From the KoboldCPP project page below, list every entry on its "Stack:" line.

Extract
┌──
ACTIVE2026Solo

KoboldCPP

A containerized local LLM server that behaves like an appliance — one command to start, autostart on boot, and a five-minute idle-unload so it can share a single 16 GB GPU with the rest of the AI stack.

Role: Solo — containerization, deploy
Stack: Docker, KoboldCPP, CUDA, Tesla P100, GGUF
Status: active

Abstract linework of a dotted trail along a line resolving to a single solid point, like a shared slot briefly occupied then released, in the site's ink on cream.

FIG. 01 — 2026.

① The problem.

KoboldCPP is what SillyTavern talks to for text generation. Run straight on the host it's a thing you babysit: a long command line, a model path, a GPU flag, and it sits on the card forever whether or not anyone's using it. On a box where one 16 GB Tesla P100 is shared by a text model, an image model, and a 26B assistant, a server that holds VRAM permanently is a server that OOMs everything else.
└──
Extracted material
┌──
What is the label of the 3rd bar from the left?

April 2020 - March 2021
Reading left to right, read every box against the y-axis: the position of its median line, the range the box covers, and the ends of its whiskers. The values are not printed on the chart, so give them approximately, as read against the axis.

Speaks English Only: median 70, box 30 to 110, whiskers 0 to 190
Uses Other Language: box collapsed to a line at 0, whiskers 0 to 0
└──
Solution
Docker, KoboldCPP, CUDA, Tesla P100, GGUF